● **Göreviniz**
Gezi direnişi anlatısını son cümlesinden sonrasıyla sürdürün.

● **Gösterilen metin**
★ ★ ★

Gezi’ye yerleştikten sonra yıllardır görmediğim arkadaşlarımla parkın bir köşesinde hararetli bir şekilde ne olacağına dair tartışırken buldum kendimi. Çoğunluk yeni bir polis müdahalesi bekliyordu. Gece saatler ilerledikçe desteğe gelenlerin hem sayısı hem de parkın enerjisi yükseldi. Kürsüden yapılan konuşmalara, şarkılar, sloganlar eşlik etti; hepimizin yüreğinde aynı duygu vardı sanki; 1 Mayıs 2013 Taksim’de gecikmeli olarak kutlanıyordu. Hükümetin meydanları kendi iktidarının mevzisi olarak gören dayatmacılığına karşı binbir renk afiş ve flama ile Gezi’de kocaman bir ruh idik. Direnişe damgasına vuracak mizah çoktan Gezi parkına gülümseyen konfentilerini, alaydan balonlarını, yaratıcılıktan maytaplarını getirmişti. Hepimiz özgürlükten, hepimiz ekolojiden, hepimiz çokseslilikten yanaydık. Gezi’den ayrıldığımda saat sabaha karşı üç civarıydı ve ne yalan söyleyeyim oradaki müthiş coşkuyu ceplerime doldurup eve giderken parka birkaç saat sonra müdahale edileceğini aklımdan dahi geçirmemiştim. Sabah uykulu gözlerle telefondan haberi aldığımda nasıl kalktığımı ve yola nasıl çıktığımı anımsamıyorum bile.
Ve Büyük direniş başlıyor
31 Mayıs günü bırakın kişisel tarihimizi yakın geçmişin en görkemli direniş tarihiydi. Kabataş’ın sırtlarından –ki gaz kokusu Kabataş sokaklarını çoktan sarmıştı- Gümüşsuyu’na ulaştığımızda polisin acımasız ve insafsız müdahalesi ile yüz yüze geldik. Yapılacak tek şey, şehrimizi ne kadar iyi biliyoruz yarışmasında polisin bir adım ötesine geçmekti. Arka sokaklardan Cihangir üzerinden Kazancı’dan çıkmaya çalıştık fakat yukarından aşağıya sürekli biber gazı bulutları geliyordu. Sonrasında Alman Hastanesi arkasından Sıraselviler’e çıktığımda müthiş bir kalabalığın toplandığını gördüm ve onlarla birlikte meydanı zorlamaya başladım. Beraber çıktığımız arkadaşların birçoğu başka adreslerden meydana ve Gezi’ye ulaşmak için yeni yollar arıyordu. Kaç saat geçti bilmiyorum ama geri adım atmaksızın mücadele etmeye devam ettik bir ara gaz bombaları o kadar sıklaştı ki Alman Hastanesi de etkilendi. Aralardan Parmakkapı’ya bağlanmak isterken bir ara Ahmet İnsel ile karşılaştık. Nasıl mutluluktu hal hatır sorma o hengâmede anlatamam. Akabinde ara sokaklardan üzerimize biber gazı bombaları yağdı. Bir oraya bir buraya kaçışırken herkes olabildiğince birbirine yardım ediyordu. Bu esnada olabildiğince sosyal medyanın imkânlarını kullanarak haberleşmeye ve denebilecek yolları haber vermeye çalışıyorduk.

★ ★ ★

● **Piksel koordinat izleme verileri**
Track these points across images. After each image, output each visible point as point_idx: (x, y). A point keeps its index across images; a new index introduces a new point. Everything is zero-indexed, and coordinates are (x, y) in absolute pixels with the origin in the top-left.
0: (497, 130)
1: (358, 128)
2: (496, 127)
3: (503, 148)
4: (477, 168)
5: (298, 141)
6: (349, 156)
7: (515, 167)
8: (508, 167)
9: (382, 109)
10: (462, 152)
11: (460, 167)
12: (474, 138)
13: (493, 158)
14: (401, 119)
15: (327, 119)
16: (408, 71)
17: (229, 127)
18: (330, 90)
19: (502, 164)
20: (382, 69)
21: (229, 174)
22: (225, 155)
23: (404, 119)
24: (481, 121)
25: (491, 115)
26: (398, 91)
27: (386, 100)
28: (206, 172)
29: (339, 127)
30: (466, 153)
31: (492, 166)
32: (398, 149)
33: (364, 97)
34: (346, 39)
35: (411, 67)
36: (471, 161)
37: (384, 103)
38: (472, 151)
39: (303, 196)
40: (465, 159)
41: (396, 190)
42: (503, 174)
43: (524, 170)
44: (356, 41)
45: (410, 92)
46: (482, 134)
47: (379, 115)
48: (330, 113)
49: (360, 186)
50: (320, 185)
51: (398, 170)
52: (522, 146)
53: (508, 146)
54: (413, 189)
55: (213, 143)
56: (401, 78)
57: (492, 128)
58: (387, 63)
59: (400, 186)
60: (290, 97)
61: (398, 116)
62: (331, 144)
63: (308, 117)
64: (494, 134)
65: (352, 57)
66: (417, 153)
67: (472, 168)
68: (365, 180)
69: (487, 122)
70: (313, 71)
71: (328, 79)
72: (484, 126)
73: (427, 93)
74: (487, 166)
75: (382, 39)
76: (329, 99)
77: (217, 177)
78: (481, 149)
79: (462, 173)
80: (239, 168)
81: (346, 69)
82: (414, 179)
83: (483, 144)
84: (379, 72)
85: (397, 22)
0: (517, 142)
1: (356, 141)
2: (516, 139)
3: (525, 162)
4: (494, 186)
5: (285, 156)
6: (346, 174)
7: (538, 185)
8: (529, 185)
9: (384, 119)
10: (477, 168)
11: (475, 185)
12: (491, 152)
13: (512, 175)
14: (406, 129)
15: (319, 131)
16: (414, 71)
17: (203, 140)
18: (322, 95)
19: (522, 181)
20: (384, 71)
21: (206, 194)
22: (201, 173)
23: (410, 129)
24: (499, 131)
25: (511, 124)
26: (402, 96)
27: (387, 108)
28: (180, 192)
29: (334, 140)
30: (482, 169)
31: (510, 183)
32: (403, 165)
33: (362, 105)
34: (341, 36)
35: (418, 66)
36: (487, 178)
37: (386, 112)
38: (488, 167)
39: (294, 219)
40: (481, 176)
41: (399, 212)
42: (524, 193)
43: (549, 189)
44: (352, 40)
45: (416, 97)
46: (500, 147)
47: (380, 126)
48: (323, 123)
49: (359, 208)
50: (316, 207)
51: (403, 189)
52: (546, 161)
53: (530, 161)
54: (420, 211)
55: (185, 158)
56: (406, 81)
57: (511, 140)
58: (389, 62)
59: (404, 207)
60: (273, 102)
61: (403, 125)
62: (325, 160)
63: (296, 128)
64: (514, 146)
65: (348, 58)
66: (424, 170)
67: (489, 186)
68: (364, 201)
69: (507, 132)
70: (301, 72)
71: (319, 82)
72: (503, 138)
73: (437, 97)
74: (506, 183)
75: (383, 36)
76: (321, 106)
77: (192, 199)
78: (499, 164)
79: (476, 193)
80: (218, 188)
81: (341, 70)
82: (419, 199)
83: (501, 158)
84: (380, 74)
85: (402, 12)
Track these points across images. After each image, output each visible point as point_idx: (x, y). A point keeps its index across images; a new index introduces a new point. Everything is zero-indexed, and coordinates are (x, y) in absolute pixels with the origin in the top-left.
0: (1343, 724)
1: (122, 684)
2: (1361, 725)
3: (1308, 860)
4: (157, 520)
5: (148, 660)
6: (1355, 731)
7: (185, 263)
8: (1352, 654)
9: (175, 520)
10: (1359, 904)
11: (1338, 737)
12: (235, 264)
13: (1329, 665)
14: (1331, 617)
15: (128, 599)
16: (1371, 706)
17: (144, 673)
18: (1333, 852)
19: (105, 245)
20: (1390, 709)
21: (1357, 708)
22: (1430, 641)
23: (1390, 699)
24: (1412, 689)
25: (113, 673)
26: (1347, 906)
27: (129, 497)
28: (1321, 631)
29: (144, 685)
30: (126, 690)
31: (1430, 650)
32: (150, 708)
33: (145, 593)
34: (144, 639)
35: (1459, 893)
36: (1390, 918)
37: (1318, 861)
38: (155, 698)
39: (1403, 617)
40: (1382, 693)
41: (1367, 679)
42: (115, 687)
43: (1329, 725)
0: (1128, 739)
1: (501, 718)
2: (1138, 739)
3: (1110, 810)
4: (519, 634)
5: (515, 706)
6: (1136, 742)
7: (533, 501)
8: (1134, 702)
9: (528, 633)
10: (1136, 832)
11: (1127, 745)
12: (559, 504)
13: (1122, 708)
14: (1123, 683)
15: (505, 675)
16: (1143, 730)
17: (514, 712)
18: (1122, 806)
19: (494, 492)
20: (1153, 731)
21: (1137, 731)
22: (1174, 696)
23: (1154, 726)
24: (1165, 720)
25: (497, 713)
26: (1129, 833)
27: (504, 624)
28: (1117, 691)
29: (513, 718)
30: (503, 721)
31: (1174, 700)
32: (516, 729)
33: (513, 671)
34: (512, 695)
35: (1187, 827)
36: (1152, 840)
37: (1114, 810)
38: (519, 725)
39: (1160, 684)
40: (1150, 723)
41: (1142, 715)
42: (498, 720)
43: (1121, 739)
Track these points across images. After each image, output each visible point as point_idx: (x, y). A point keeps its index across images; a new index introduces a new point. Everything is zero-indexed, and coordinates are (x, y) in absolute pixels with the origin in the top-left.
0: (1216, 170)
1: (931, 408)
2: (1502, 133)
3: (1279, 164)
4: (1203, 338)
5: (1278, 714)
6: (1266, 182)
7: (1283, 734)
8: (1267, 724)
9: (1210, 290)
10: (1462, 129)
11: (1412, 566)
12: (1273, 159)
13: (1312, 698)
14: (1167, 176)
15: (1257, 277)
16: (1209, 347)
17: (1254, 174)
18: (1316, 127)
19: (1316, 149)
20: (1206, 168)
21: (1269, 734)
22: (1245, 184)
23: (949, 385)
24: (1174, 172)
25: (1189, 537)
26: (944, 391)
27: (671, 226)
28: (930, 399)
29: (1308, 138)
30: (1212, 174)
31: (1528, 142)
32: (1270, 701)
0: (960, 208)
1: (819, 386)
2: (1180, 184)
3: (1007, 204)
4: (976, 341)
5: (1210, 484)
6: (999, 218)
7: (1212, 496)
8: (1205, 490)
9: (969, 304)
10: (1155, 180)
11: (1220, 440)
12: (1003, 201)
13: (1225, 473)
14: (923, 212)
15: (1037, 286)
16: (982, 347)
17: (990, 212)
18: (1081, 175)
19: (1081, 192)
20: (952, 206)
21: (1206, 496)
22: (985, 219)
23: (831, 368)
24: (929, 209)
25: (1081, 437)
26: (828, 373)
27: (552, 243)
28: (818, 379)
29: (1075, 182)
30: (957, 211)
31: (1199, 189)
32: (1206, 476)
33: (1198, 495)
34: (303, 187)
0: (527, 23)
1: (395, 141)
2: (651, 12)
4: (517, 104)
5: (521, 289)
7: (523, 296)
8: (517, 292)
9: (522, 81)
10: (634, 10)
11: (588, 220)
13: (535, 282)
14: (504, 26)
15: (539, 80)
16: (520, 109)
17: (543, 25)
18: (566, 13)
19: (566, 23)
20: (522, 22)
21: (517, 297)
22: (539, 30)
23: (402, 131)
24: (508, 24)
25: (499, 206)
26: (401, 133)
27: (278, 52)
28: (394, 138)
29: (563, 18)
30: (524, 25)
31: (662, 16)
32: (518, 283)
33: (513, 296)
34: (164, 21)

★ ★ ★

● **Yanıt**
Akşam saatlerine doğru İstiklâl caddesine ulaşmayı başardık ve oradaki muhteşem kitleye dâhil olduk. Beyoğlu bilmiyorum daha önce bu denli bir muhalefet dalgası görmüş müydü ama ben bunca yıllık kişisel mücadele tarihimde böyle bir çeşitliliğe ve kalabalığa daha önce tanık olmamıştım. Onlarca kez meydana bir gövde olup yüklendik ve her seferinde tazyikli su ve biber gazı ile püskürtüldük. Fakat hiç kimse vazgeçmiyordu aksine kitle saatler geçtikçe büyüyor; öfkesi artıyor; azmi perçinleniyordu. Polis ses bombalarıyla Taksim’e gözdağı vermek isterken, kitlenin kepenklere vurarak çıkardığı ses muazzamdı ve biz korkmuyoruz asıl siz azmimizi ve dayanışmamızı görün ve çekilin diyordu.
Öğrencilerimle kaç kez haberleştim; karşılaştım hatırlamıyorum ama bu karşılaşmaların her biri başka bir hikâye olarak belleğimin sayfalarına yazıldı. Nasılsınız hocam, şurada müdahale arttı, burada yaralımız var, falanca yere sığındık mesajlarının ardı arkası kesilmedi. Telefonuma düşen mesajların bir kısmında öğrencilerim için çok endişelendim; bir kısmında çok meraklandım ama istisnasız hepsinde aramızdaki hoca-öğrenci ilişkisini aşan dostluğu gördükçe mutlu oldum. Gece yarısına doğru artık gazdan perişan olduğum bir an yine öğrencilerim koştu yardıma; bir ara sokak başında yerde otururken buldular beni... Talcid’li solüsyon ve suyum tükenmişti; ellerinde olanları esirgemediler.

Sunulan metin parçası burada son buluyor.